WORK TASK: Copy the rows word for word, starting at the line containing "Follow every image" and ending with the line containing "dist [0.055038, -2.067126]", both lines included.

DATA FOR THIS EXERCISE:
== Segment start ==

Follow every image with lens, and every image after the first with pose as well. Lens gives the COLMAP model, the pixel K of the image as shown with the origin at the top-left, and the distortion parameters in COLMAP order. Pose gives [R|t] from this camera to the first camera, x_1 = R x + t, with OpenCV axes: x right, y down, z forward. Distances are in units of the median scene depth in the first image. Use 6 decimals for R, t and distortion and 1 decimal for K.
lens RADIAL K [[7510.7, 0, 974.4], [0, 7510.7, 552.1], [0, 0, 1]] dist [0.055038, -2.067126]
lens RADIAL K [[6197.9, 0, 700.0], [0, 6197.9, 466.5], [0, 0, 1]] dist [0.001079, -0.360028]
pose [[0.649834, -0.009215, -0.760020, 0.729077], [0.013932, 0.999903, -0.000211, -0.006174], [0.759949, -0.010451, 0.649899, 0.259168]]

== Segment end ==
== Segment start ==

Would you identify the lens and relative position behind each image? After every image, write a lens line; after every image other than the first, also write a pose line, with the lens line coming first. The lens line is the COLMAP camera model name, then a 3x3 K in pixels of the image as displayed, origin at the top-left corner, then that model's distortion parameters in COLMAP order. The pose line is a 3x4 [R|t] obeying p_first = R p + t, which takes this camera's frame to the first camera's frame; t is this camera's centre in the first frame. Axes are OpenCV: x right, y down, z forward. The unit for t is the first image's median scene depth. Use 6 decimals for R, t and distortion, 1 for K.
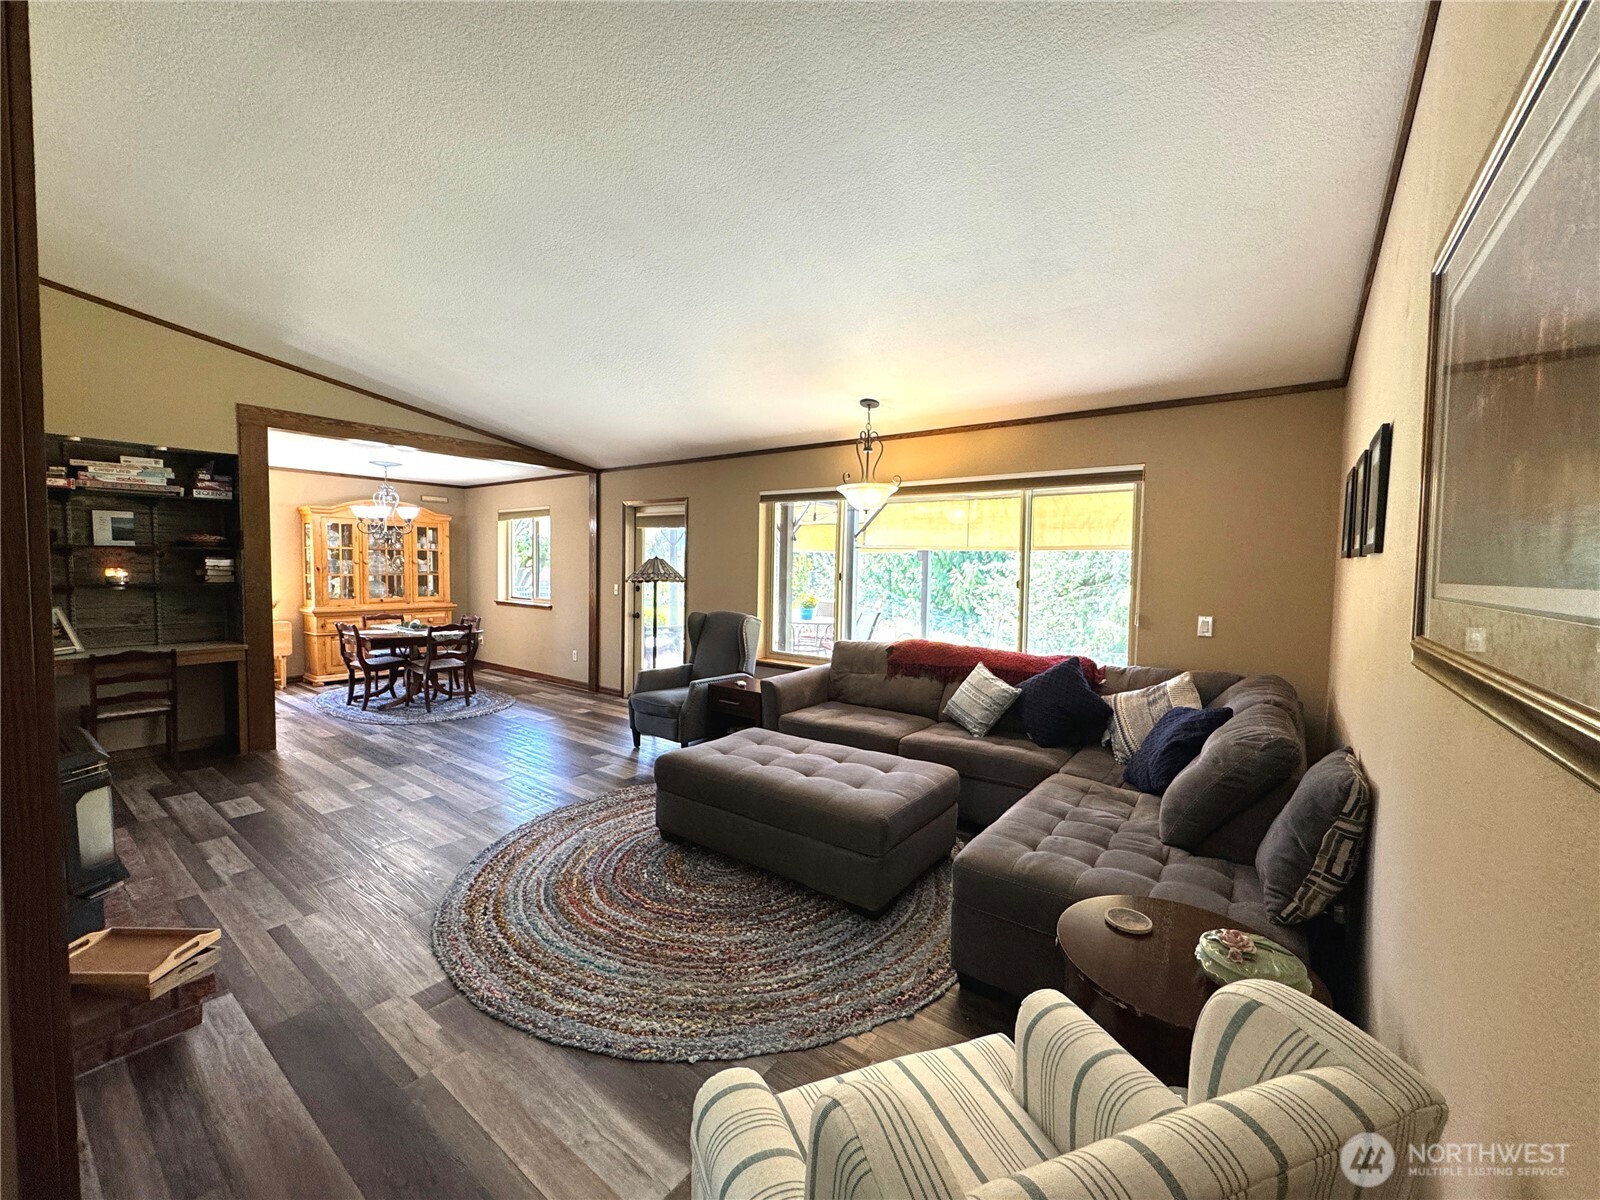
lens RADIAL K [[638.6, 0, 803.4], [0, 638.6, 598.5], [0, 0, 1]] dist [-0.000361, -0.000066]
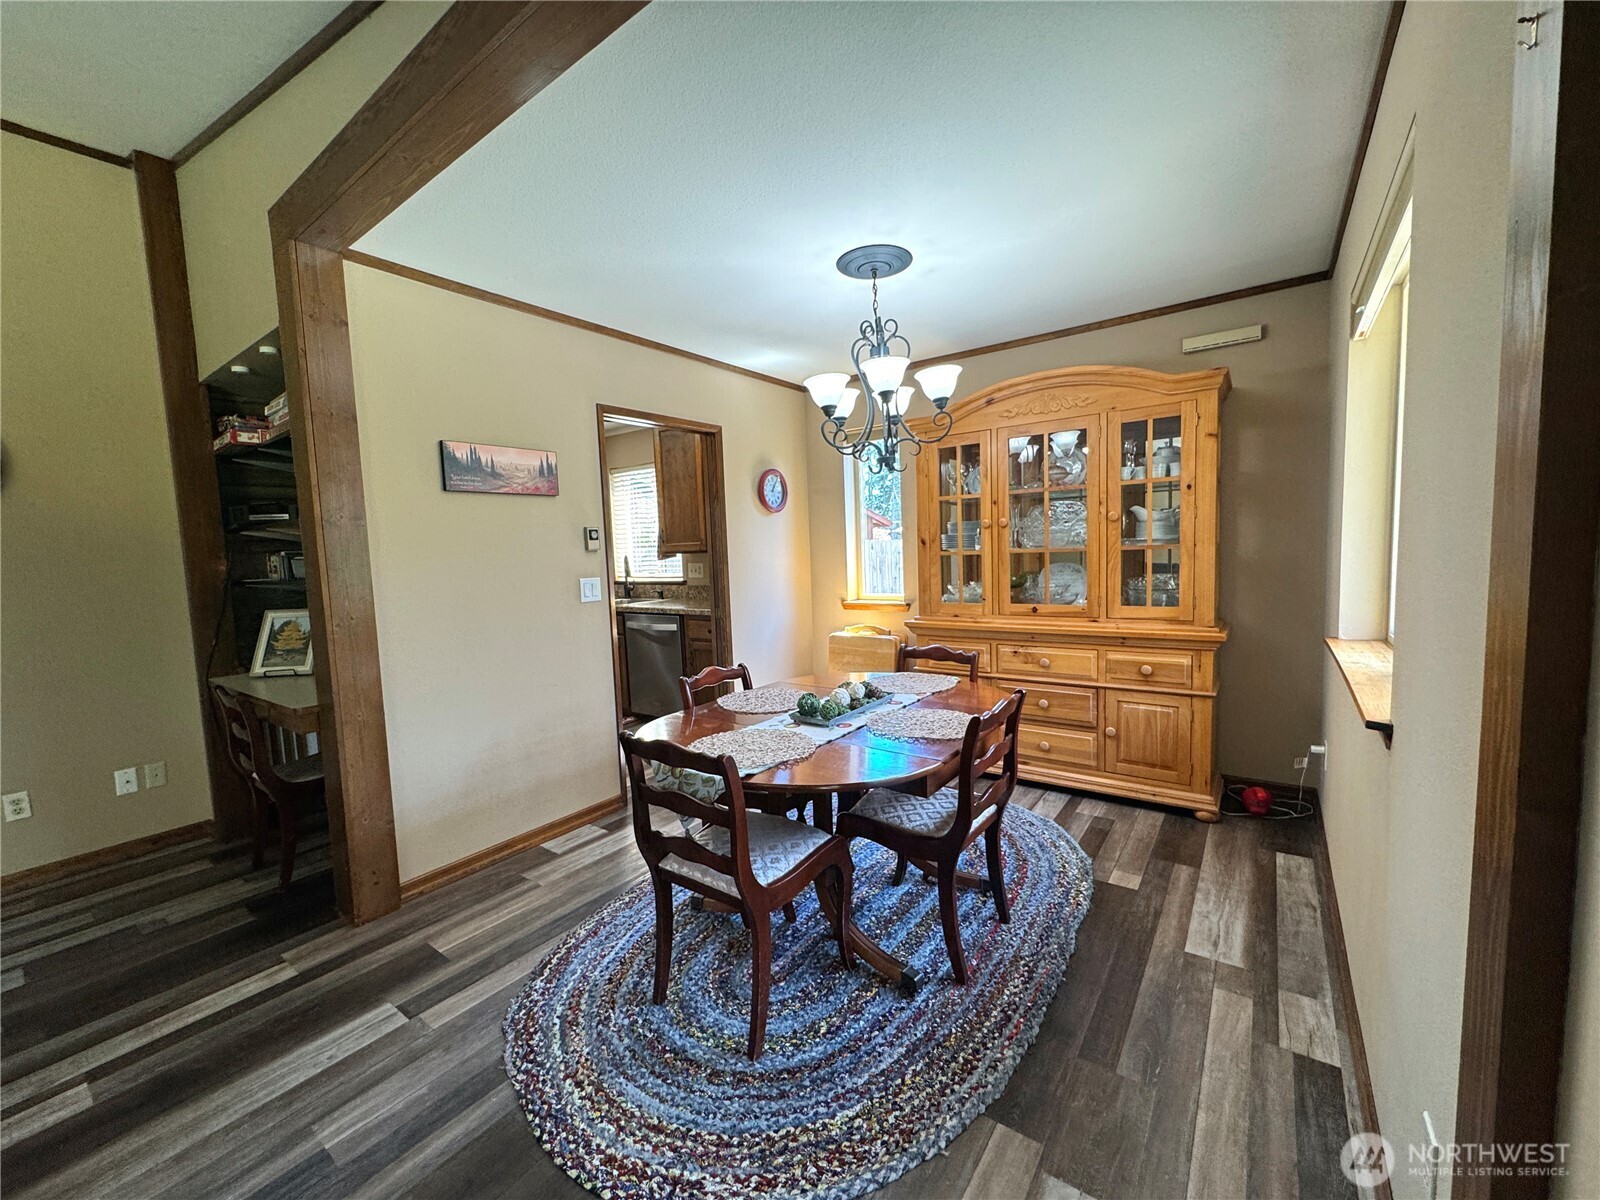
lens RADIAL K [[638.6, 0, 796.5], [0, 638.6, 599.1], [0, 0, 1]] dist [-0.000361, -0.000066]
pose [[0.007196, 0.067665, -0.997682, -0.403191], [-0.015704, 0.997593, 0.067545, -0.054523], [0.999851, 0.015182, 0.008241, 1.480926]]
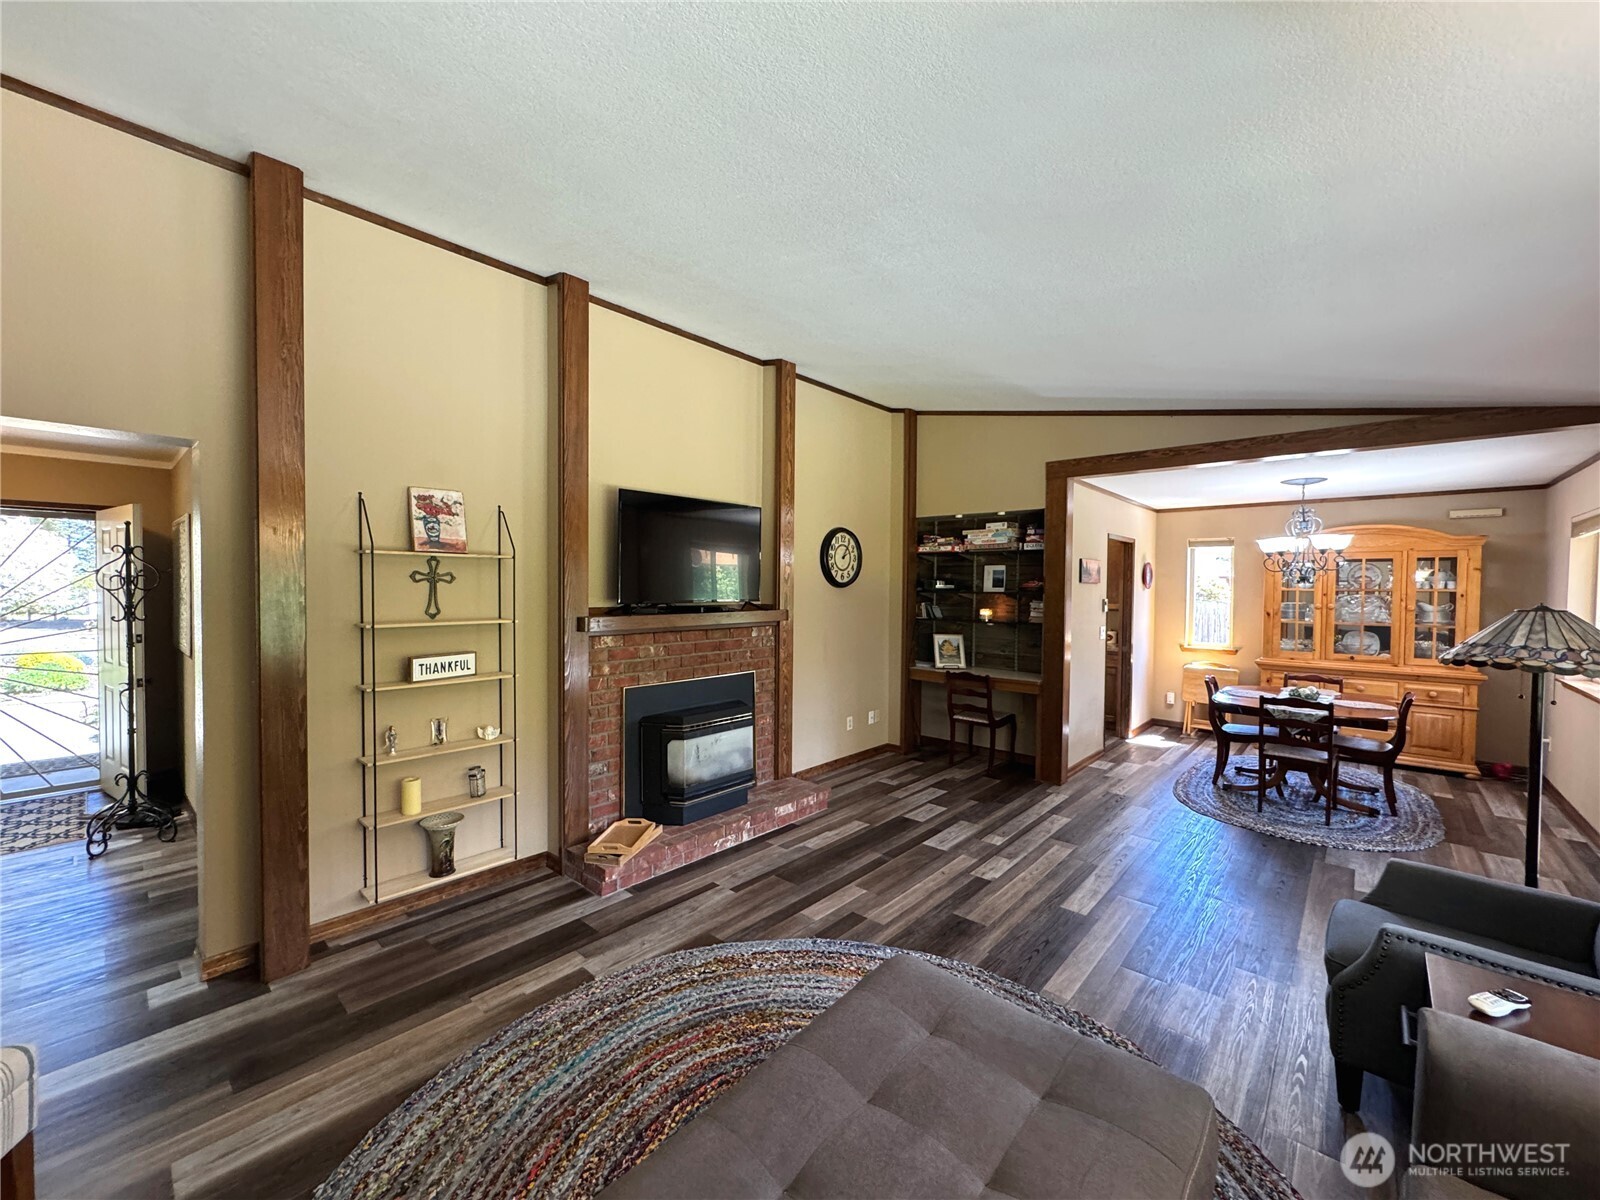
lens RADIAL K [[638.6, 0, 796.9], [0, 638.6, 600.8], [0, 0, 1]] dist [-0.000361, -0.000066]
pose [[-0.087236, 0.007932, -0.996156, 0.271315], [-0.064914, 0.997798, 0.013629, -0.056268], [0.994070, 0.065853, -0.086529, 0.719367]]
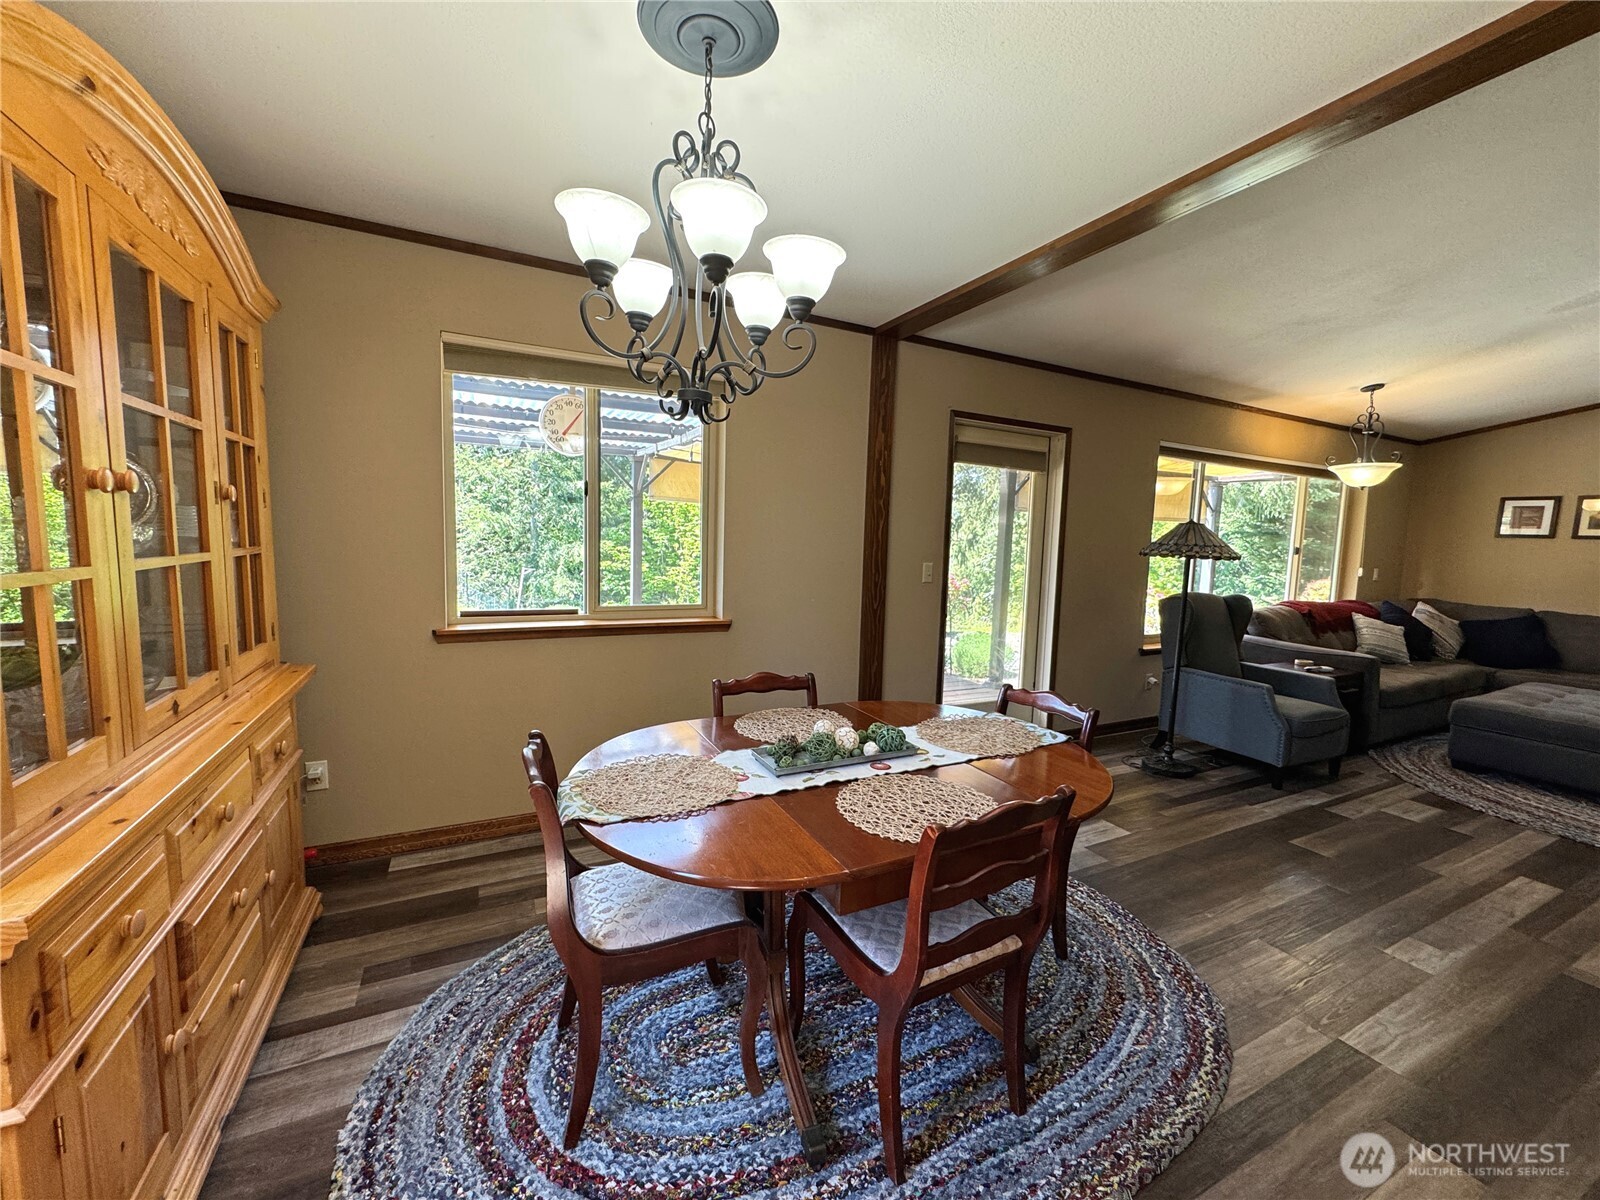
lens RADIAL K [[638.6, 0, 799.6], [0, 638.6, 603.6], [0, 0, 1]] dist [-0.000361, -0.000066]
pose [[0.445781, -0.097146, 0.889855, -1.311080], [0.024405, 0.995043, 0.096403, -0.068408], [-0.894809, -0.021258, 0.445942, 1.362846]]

== Segment end ==

RESULT OF THIS TASK:
Follow every image with lens, and every image after the first with pose as well. Lens gives the COLMAP model, the pixel K of the image as shown with the origin at the top-left, and the distortion parameters in COLMAP order. Pose gives [R|t] from this camera to the first camera, x_1 = R x + t, with OpenCV axes: x right, y down, z forward. Distances are in units of the median scene depth in the first image. Use 6 decimals for R, t and distortion and 1 decimal for K.
lens RADIAL K [[7510.7, 0, 974.4], [0, 7510.7, 552.1], [0, 0, 1]] dist [0.055038, -2.067126]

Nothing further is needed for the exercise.